Saved entries
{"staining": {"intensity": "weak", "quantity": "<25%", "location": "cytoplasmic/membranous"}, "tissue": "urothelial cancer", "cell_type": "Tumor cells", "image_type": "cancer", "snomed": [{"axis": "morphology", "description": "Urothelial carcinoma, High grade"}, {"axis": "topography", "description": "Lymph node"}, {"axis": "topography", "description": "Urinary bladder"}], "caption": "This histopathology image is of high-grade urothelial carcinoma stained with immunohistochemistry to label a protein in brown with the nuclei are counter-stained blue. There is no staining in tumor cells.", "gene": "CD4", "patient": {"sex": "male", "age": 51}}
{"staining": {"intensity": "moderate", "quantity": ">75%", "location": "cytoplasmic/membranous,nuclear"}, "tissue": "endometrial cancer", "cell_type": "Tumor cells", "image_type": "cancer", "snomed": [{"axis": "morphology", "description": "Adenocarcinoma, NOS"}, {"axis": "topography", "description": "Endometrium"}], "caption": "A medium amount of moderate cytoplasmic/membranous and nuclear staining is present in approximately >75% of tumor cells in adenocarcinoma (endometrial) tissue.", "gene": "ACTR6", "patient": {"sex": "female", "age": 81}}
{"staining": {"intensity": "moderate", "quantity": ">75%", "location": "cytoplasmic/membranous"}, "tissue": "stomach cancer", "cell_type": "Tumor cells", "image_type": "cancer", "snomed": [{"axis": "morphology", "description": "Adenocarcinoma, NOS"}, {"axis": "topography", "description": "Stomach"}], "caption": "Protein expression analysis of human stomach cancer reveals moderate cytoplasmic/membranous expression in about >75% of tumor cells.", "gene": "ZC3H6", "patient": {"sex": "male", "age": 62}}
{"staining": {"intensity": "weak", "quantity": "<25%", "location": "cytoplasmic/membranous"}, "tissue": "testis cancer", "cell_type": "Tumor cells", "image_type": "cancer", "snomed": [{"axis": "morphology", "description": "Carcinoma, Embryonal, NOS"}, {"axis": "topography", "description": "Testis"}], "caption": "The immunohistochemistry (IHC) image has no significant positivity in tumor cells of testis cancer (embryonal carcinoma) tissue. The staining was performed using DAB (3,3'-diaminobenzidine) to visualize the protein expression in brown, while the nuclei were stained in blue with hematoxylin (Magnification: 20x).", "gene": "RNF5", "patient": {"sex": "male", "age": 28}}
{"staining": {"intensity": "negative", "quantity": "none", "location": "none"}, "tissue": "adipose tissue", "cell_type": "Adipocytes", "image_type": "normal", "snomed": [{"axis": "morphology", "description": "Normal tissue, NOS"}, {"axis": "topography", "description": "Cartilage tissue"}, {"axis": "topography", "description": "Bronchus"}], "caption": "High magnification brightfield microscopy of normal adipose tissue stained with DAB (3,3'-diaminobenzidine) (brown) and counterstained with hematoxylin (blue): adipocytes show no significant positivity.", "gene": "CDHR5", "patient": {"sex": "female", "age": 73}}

EXERCISE GOAL
All of the data above needs to be retyped exactly, with each line as it stands.

EXERCISE OUTPUT
{"staining": {"intensity": "weak", "quantity": "<25%", "location": "cytoplasmic/membranous"}, "tissue": "urothelial cancer", "cell_type": "Tumor cells", "image_type": "cancer", "snomed": [{"axis": "morphology", "description": "Urothelial carcinoma, High grade"}, {"axis": "topography", "description": "Lymph node"}, {"axis": "topography", "description": "Urinary bladder"}], "caption": "This histopathology image is of high-grade urothelial carcinoma stained with immunohistochemistry to label a protein in brown with the nuclei are counter-stained blue. There is no staining in tumor cells.", "gene": "CD4", "patient": {"sex": "male", "age": 51}}
{"staining": {"intensity": "moderate", "quantity": ">75%", "location": "cytoplasmic/membranous,nuclear"}, "tissue": "endometrial cancer", "cell_type": "Tumor cells", "image_type": "cancer", "snomed": [{"axis": "morphology", "description": "Adenocarcinoma, NOS"}, {"axis": "topography", "description": "Endometrium"}], "caption": "A medium amount of moderate cytoplasmic/membranous and nuclear staining is present in approximately >75% of tumor cells in adenocarcinoma (endometrial) tissue.", "gene": "ACTR6", "patient": {"sex": "female", "age": 81}}
{"staining": {"intensity": "moderate", "quantity": ">75%", "location": "cytoplasmic/membranous"}, "tissue": "stomach cancer", "cell_type": "Tumor cells", "image_type": "cancer", "snomed": [{"axis": "morphology", "description": "Adenocarcinoma, NOS"}, {"axis": "topography", "description": "Stomach"}], "caption": "Protein expression analysis of human stomach cancer reveals moderate cytoplasmic/membranous expression in about >75% of tumor cells.", "gene": "ZC3H6", "patient": {"sex": "male", "age": 62}}
{"staining": {"intensity": "weak", "quantity": "<25%", "location": "cytoplasmic/membranous"}, "tissue": "testis cancer", "cell_type": "Tumor cells", "image_type": "cancer", "snomed": [{"axis": "morphology", "description": "Carcinoma, Embryonal, NOS"}, {"axis": "topography", "description": "Testis"}], "caption": "The immunohistochemistry (IHC) image has no significant positivity in tumor cells of testis cancer (embryonal carcinoma) tissue. The staining was performed using DAB (3,3'-diaminobenzidine) to visualize the protein expression in brown, while the nuclei were stained in blue with hematoxylin (Magnification: 20x).", "gene": "RNF5", "patient": {"sex": "male", "age": 28}}
{"staining": {"intensity": "negative", "quantity": "none", "location": "none"}, "tissue": "adipose tissue", "cell_type": "Adipocytes", "image_type": "normal", "snomed": [{"axis": "morphology", "description": "Normal tissue, NOS"}, {"axis": "topography", "description": "Cartilage tissue"}, {"axis": "topography", "description": "Bronchus"}], "caption": "High magnification brightfield microscopy of normal adipose tissue stained with DAB (3,3'-diaminobenzidine) (brown) and counterstained with hematoxylin (blue): adipocytes show no significant positivity.", "gene": "CDHR5", "patient": {"sex": "female", "age": 73}}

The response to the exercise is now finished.